Hodges & Hewlett v. Martin

101 So. 55 | Ala. | 1924

Judgment was rendered for the plaintiff on count 2 of the complaint. This count was in trespass, and we think sufficiently described the locus in quo. The 10 acres from which the trees were cut are placed in the southern side of the quarter section, and we think the words as used mean the 10 acres in the extreme southern part of the quarter section; i. e., 10 acres upon the southern boundary thereof. In other words, we think the land meant was the S. 1/2 of S. 1/2 of N.E. 1/4, of S.W. 1/4, or the extreme southern 10 acres.

It is also insisted that the complaint, count 2, is bad because it claims no fixed or certain amount as damages claimed. This, of course, rendered the count defective and subject to an appropriate demurrer, but we find no ground of demurrer raising this question. This defect did not prevent the count from stating a cause of action, as it was at least sufficient to support nominal damages, and no motion was made to set the judgment aside because excessive or not supported by the complaint.

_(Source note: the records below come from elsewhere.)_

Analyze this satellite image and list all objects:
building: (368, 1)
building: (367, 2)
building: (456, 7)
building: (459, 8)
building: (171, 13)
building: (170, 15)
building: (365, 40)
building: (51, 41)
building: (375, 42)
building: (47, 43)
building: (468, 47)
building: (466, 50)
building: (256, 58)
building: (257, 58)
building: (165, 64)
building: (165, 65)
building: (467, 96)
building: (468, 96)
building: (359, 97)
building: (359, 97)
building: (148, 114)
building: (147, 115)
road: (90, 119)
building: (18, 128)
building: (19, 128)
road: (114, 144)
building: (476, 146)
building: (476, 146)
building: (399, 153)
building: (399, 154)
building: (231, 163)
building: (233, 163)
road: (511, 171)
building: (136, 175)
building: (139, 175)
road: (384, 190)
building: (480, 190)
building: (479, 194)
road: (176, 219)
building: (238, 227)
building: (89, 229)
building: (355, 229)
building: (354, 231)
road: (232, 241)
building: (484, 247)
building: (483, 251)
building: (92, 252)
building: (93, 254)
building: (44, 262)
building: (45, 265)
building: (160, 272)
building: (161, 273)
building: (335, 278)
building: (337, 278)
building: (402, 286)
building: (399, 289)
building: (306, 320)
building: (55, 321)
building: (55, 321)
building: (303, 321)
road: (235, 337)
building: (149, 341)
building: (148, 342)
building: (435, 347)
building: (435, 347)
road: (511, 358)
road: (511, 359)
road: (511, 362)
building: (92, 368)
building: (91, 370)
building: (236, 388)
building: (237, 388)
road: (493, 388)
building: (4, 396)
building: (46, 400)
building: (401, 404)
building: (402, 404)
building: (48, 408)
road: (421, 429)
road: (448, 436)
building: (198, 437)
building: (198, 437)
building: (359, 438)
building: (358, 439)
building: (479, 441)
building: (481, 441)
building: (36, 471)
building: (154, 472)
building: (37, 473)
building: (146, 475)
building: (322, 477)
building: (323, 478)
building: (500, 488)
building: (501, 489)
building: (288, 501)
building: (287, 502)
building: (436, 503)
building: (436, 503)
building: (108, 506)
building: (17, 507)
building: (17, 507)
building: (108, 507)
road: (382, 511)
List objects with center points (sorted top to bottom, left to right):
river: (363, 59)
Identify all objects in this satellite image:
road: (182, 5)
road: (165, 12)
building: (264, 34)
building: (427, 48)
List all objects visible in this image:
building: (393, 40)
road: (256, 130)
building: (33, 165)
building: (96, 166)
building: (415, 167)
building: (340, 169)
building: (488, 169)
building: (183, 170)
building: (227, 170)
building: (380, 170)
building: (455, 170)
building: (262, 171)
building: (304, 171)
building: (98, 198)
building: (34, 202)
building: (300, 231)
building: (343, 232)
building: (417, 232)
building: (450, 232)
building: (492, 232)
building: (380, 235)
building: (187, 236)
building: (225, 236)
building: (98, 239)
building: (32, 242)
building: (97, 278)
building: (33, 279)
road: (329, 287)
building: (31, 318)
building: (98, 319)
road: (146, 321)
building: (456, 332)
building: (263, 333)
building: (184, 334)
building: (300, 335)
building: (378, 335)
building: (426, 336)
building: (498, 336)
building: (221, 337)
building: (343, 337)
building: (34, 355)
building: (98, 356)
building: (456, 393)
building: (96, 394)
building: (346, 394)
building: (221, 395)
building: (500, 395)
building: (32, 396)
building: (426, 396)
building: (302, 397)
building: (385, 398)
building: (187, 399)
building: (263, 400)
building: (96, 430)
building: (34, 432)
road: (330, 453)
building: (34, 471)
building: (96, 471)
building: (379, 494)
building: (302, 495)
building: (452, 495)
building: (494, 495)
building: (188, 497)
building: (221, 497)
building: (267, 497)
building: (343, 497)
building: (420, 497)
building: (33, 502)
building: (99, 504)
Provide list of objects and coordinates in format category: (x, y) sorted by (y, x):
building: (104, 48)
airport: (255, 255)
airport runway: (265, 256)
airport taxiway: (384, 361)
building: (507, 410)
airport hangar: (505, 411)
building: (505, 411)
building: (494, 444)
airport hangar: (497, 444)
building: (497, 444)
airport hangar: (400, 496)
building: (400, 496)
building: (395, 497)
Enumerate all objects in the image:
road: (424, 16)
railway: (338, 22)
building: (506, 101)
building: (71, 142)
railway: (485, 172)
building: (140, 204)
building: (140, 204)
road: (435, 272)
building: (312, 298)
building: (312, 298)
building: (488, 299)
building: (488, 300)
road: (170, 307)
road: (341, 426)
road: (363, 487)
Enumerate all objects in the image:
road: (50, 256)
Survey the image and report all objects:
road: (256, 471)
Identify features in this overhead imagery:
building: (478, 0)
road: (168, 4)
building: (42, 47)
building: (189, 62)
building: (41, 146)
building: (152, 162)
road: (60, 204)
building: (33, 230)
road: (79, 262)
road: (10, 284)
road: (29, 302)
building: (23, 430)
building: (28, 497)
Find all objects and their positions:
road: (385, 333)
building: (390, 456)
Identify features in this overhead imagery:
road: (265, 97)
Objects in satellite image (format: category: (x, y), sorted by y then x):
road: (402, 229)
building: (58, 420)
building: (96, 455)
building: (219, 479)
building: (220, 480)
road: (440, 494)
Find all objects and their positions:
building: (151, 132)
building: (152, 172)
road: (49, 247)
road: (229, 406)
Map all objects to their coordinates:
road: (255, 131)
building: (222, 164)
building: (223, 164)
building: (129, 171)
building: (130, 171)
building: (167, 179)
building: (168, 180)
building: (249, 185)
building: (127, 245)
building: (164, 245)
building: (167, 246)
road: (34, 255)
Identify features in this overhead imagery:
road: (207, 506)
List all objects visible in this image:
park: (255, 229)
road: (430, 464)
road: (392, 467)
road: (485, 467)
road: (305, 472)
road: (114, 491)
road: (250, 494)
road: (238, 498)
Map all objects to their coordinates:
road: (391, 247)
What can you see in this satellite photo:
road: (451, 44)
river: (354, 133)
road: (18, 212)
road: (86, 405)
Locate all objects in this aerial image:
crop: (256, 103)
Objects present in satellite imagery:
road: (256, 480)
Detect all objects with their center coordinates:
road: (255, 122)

The Pickens deeds may have been improperly admitted, but this was error without injury, as the plaintiff proved the possession of his immediate grantor and possession in himself for more than 10 years before the alleged trespass. Moreover, the defendants introduced in evidence a deed from the plaintiff et al. to the land in question, and which was, in legal effect, an admission of ownership of the land by his grantors. Elliott v. Dycke, 78 Ala. 150; Zimmerman v. Dunn, 151 Ala. 435,44 So. 533.

The trial court did not err in rendering judgment for plaintiff as for the reasons argued by appellants' counsel. The complaint did not fail to state a cause of action, and the evidence did not fail to establish an ownership in plaintiff to the land upon which the trespass was committed.

The judgment of the circuit court is affirmed.

Affirmed.

SOMERVILLE, THOMAS, and BOULDIN, JJ., concur.